A Fine Balance, by Indian-born author, Rohinton Mistry, is a Giller Prize winner and a Booker Prize shortlist pick. It's set in an unidentified city in India, through the 1970s and '80s, during a turmoil called, "The Emergency." It follows the stories of several characters of diverse backgrounds, thrust together in the tumultuous times of economic uncertainty. This is an epic story of friendship, the challenges of changing times, and the strength and beauty of humanity.
This beautifully illustrated graphic novel, Skim, follows Kimberly Keiko "Skim" Cameron, as she and her fellow students deal with the suicide of a classmate and friend. Love, self-discovery, grief, depression and suicide are all dealt with in a poignant young adult-focused graphic narrative.
Ann Choi's debut novel, Kay's Lucky Coin Variety, brings us to 1980s Toronto. It's told from the perspective of a young, rebellious Korean girl. The complexities of life, love, family, relationships and the intersection of differing cultures are addressed in this very special novel.
Kogawa's award-winning novel, Obasan, was based on her own experiences of the internment and persecution of Japanese Canadians during the Second World War.
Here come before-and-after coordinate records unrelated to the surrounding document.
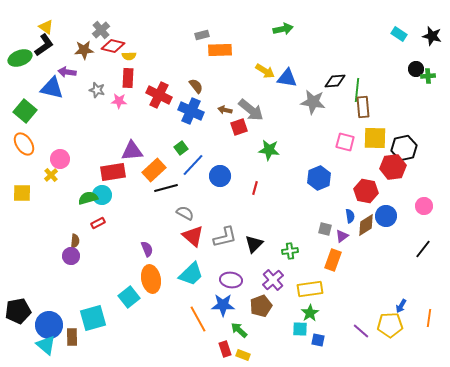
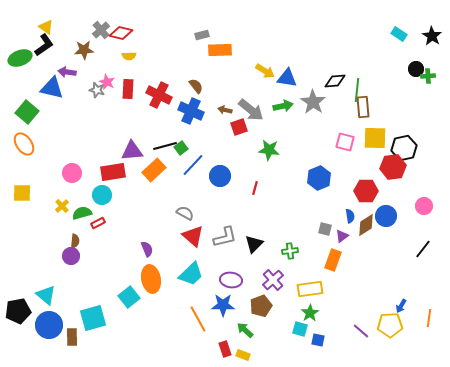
green arrow at (283, 29): moved 77 px down
black star at (432, 36): rotated 18 degrees clockwise
red diamond at (113, 46): moved 8 px right, 13 px up
red rectangle at (128, 78): moved 11 px down
pink star at (119, 101): moved 12 px left, 19 px up; rotated 21 degrees clockwise
gray star at (313, 102): rotated 25 degrees clockwise
green square at (25, 111): moved 2 px right, 1 px down
pink circle at (60, 159): moved 12 px right, 14 px down
yellow cross at (51, 175): moved 11 px right, 31 px down
black line at (166, 188): moved 1 px left, 42 px up
red hexagon at (366, 191): rotated 10 degrees counterclockwise
green semicircle at (88, 198): moved 6 px left, 15 px down
cyan square at (300, 329): rotated 14 degrees clockwise
green arrow at (239, 330): moved 6 px right
cyan triangle at (46, 345): moved 50 px up
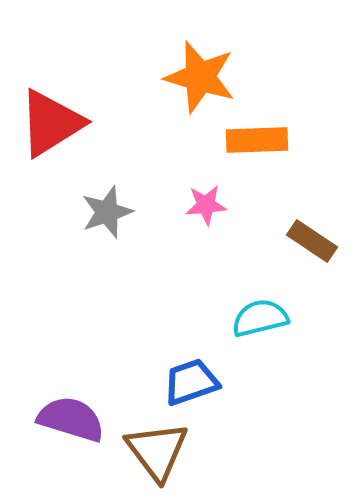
This is a historically accurate and important novel depicting the problems of racism and intolerance. It's also about the after-effects of a too-often ignored part of our country's history.
The Cat's Table is a beautifully written story from award-winning author, Michael Ondaatje. A writer reflects on a formative trip taken on a 1950s ocean liner from Colombo to London. As a young boy, he explored the ship, interacting with the eclectic group of adults around him, and developing a friendship with two other boys his age. For all three, it's a journey of adventure and discovery. In a rather non-traditional coming-of-age tale, Ondaatje imbues childlike wonder and adventure amidst poetic prose. Magical!